Fire
The fire alarm was sounding. Then the familiar voice of our Principal came over the P.A. system, “This is not a drill. This is not a drill. There is a fire in the the cafeteria so have your classes assemble by room 5 to avoid the fire and to stay out of the way of the firefighters.”
And we all left our classrooms in a safe, orderly fashion. NOT!
There are set guidelines for teachers to follow and the kids don’t really give a damn about my guidelines. They want to get out, check out the action and shoot the breeze with their friends. Seriously, who can blame them? But I always conducted myself with one eye to the future when I’d be sitting on the witness stand getting grilled by the D.A., “So tell the jury Mr. D., where were you when your student, that poor ignorant uh innocent child was being consumed by the flames? Didn’t you know where your students were? Didn’t you have control of your class?” Control of the class – there’s the rub. How do you control a kid who doesn’t want to be controlled without extreme behavioral management?
We’re supposed to take (or have taken) attendance before leaving the room so we know how many students we are responsible for. Once we get outside we are to keep our classes together and take attendance again – a head count. And my count didn’t come out right.
The Danger Was Real
It is a scary thing for a teacher to be responsible for a kid and to not know what happened to that kid in the last 5 minutes.
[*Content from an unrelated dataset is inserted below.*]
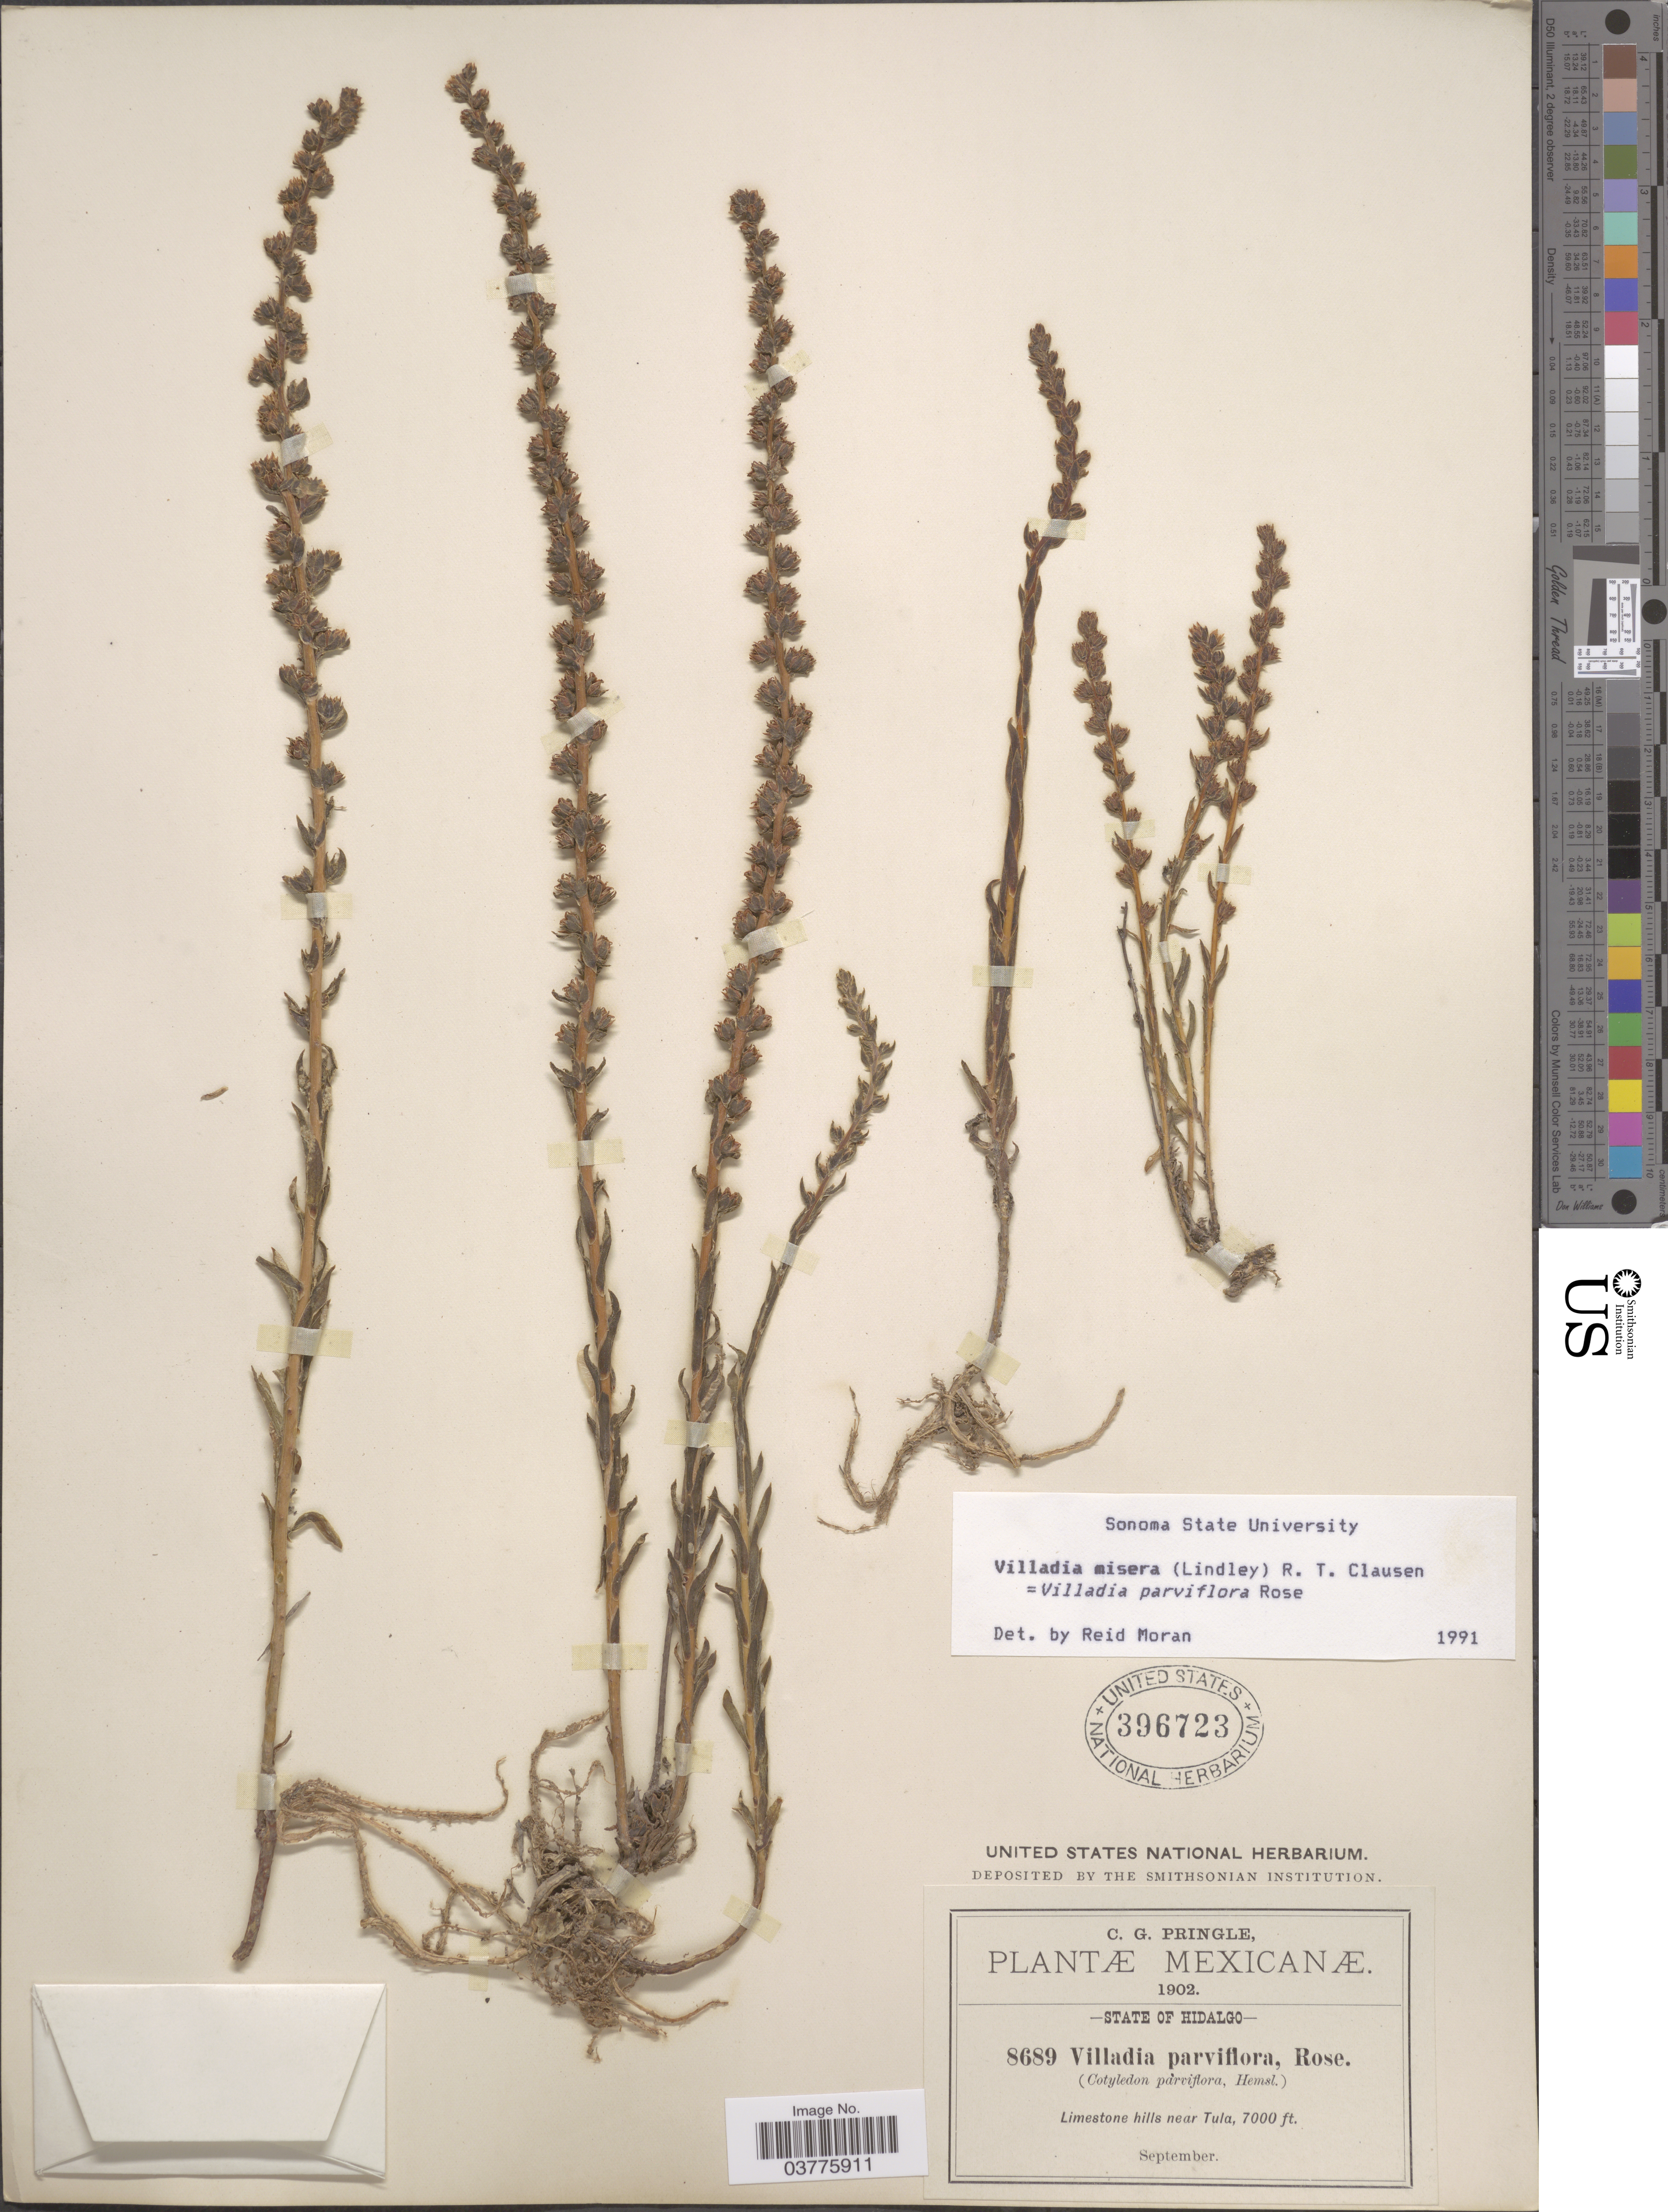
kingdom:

The danger was real. We could smell the smoke from the fire. There were several fire trucks in our parking lot. There were firefighters laying hoses everywhere and urgently running to extinguish the blaze. The cafeteria was located under some very large, very old, very dry, pine trees. Any adult who has lived in Southern California for any length of time knows how quickly a small spark can turn into a deadly conflagration. Teens however see themselves as indestructible and therefore our students saw the proceedings as a chance to get out of class, socialize and gawk. But I couldn’t find Lilith!
What do I do? Unlike the guy in the Bible, I can’t just ‘leave the ninety and nine, and go seek that which is gone astray’. It’s against the law to leave students unattended. So I had to grab the attention of another teacher and have her watch my class and hers while I searched for Lilith. The search involved going from one group of kids to another until I eventually found her in a knot of girls chatting away as if there was nothing extraordinary going on.
I told Lilith she would have to leave her friends and return to stand with our class – school rules – safety rules! Lilith defiantly refused (she didn’t just say no, she was snotty about it), “Why do I have to stand over there? I’m not hurting anything by standing with my friends.”
I tried to reason with her, “It’s a safety rule and I am responsible for your safety. I can’t watch the class over there and you over here. You’ve got to come back with me now.” She still flatly refused amid lots of stink eye and grumbling. I had to get the Dean of Students and she had to threaten Lilith with suspension before she’d return to the area where my class was assembled. Then the Dean told me to, “Write her up and call home!”
Working to Misunderstand Gets Extreme Behavioral Management
Lilith complained that we were unfair and picking on her. That’s what she told her mother. Fortunately, her mother realized that her little girl was in real danger from the fire and we were only trying to protect her. But Lilith didn’t see it that way. Even with her mother telling her that our actions were for her own good, Lilith insisted on complaining that she was a victim of our wanton, senseless brutality.
I call this attitude ‘working to misunderstand’. It occurs when a student (or anybody) encounters an authority figure and refuses to believe that those in authority might actually have their best interests or safety at heart
What makes this significant is the fact that politicians and pundits tend to pontificate about teachers (and law enforcement) as if every child or citizen is law abiding and will respect authority when told to do something or behave in a way that the child or citizen does not want to do. What are we supposed to do? Let the baby have her way regardless of possible deadly outcome? Or are we to use extreme behavioral management in the name of safety and then get branded as brutal? Or do we quit teaching or law enforcement for some job that doesn’t put us in a position of responsibility for the health and safety of those who are so insistent on their right to do whatever they want that they justify their actions by working to misunderstand?
Somewhere between a rock and a hard place springs to mind when reading the last paragraph.
Oftentimes parents side with their kid because they too haven’t a clue about following procedure or the rules laid out for one and all…and thats another kettle of fish.
I for one applaud teachers and their commitment to a job many of us wouldn’t take on for all the tea in China!
Blown away by this!! 5 years later & still if not more relevant to what has been happening across the country.